◆ Task statement ◆
In the material below, repeat only the lines from the one that holds "left knee: (364, 441)" through the final line, exactly as they stand.

# # #

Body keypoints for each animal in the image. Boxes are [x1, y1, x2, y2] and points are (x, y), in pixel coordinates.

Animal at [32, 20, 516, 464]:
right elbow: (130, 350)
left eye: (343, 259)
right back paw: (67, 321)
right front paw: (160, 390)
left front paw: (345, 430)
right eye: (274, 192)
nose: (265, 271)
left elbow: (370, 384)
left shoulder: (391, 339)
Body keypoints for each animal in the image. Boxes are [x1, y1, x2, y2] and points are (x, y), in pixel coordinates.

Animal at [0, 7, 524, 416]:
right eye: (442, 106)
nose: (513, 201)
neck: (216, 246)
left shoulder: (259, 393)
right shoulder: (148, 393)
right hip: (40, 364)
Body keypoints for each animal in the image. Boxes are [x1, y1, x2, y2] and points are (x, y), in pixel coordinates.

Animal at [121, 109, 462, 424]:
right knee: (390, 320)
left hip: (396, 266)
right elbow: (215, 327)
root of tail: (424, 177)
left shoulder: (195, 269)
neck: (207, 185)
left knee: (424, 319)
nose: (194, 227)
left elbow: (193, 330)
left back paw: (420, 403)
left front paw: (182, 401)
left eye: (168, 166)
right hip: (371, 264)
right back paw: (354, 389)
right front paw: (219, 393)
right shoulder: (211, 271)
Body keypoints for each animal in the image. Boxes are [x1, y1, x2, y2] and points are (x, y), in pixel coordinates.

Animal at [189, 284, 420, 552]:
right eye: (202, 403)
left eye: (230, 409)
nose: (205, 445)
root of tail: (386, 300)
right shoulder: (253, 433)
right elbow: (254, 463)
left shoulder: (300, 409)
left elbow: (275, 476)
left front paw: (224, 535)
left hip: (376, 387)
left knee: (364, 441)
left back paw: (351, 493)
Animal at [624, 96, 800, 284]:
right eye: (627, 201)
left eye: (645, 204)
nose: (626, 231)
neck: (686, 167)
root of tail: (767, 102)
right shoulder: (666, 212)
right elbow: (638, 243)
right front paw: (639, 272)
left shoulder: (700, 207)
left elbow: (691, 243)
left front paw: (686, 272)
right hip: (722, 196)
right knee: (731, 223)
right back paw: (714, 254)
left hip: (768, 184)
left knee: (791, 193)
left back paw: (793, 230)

# # #

◆ Task answer ◆
left knee: (364, 441)
left back paw: (351, 493)
Animal at [624, 96, 800, 284]:
right eye: (627, 201)
left eye: (645, 204)
nose: (626, 231)
neck: (686, 167)
root of tail: (767, 102)
right shoulder: (666, 212)
right elbow: (638, 243)
right front paw: (639, 272)
left shoulder: (700, 207)
left elbow: (691, 243)
left front paw: (686, 272)
right hip: (722, 196)
right knee: (731, 223)
right back paw: (714, 254)
left hip: (768, 184)
left knee: (791, 193)
left back paw: (793, 230)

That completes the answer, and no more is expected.